Input material below:

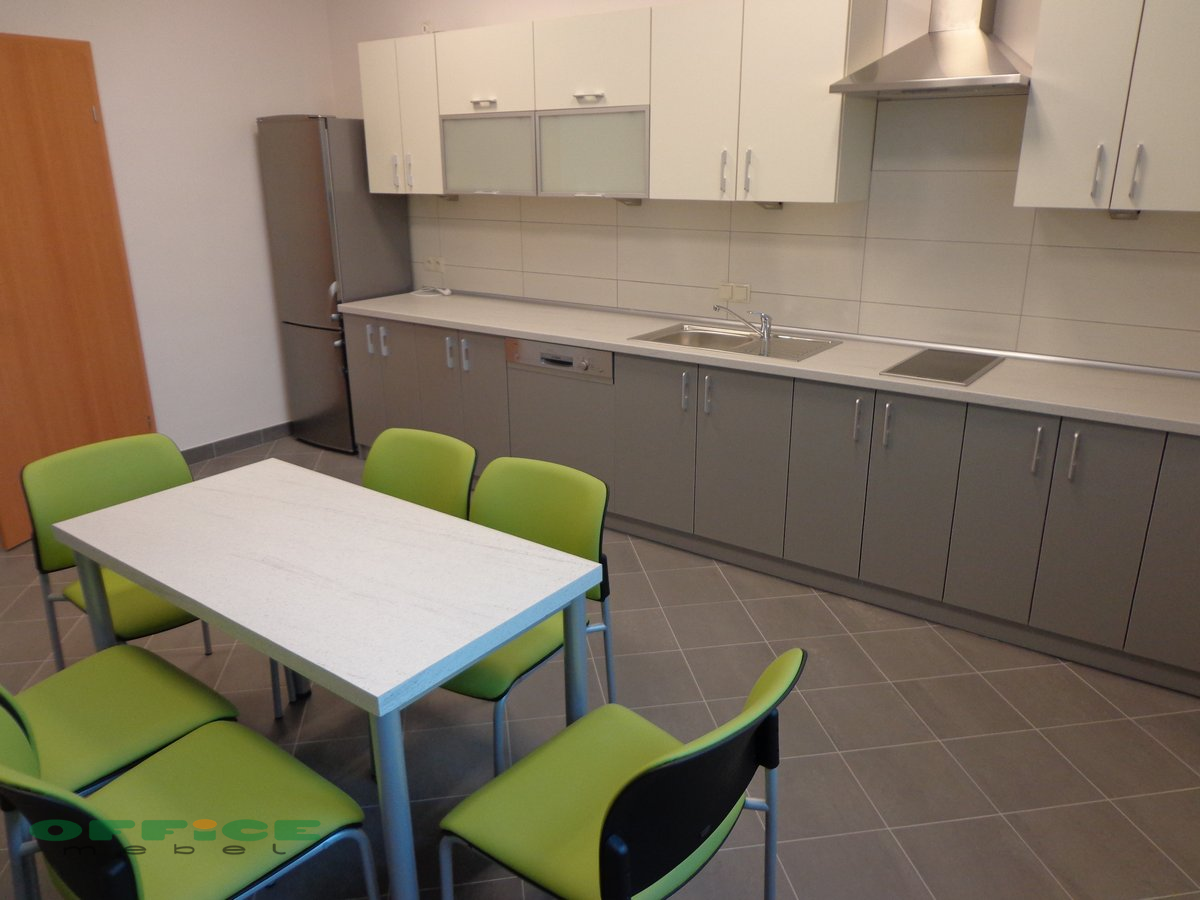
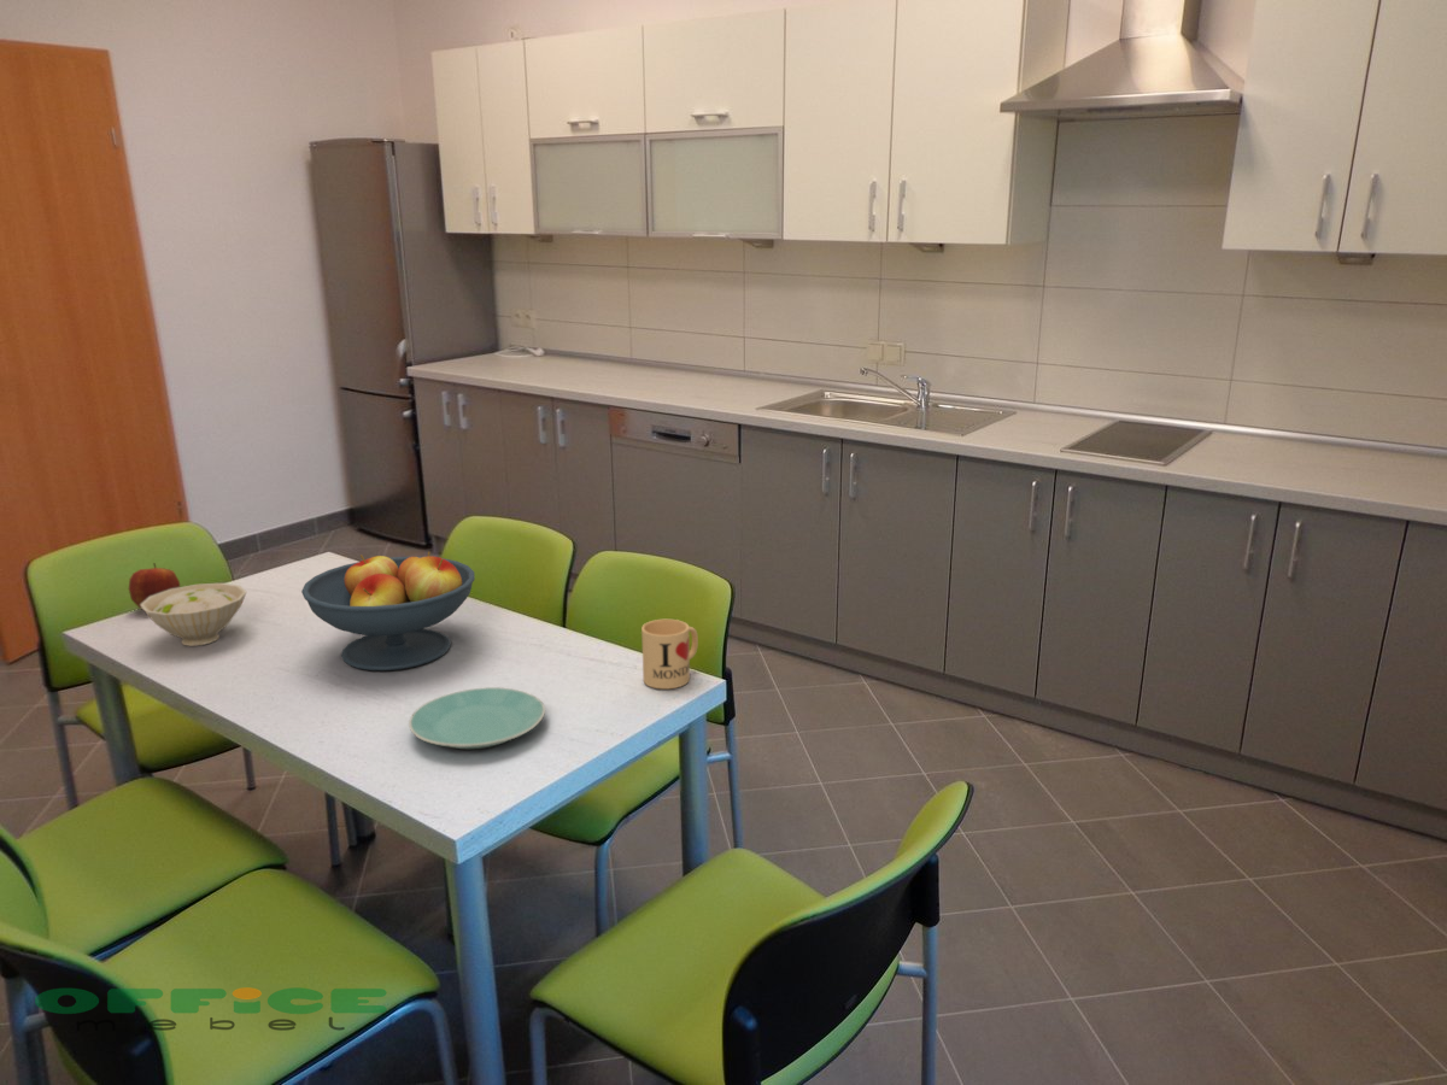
+ bowl [140,582,247,647]
+ apple [128,562,181,610]
+ mug [640,618,699,690]
+ plate [408,686,546,750]
+ fruit bowl [300,551,476,671]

End of Input material.

Give the number of lines in the data above that contain the word "bowl", with no accompanying text.

2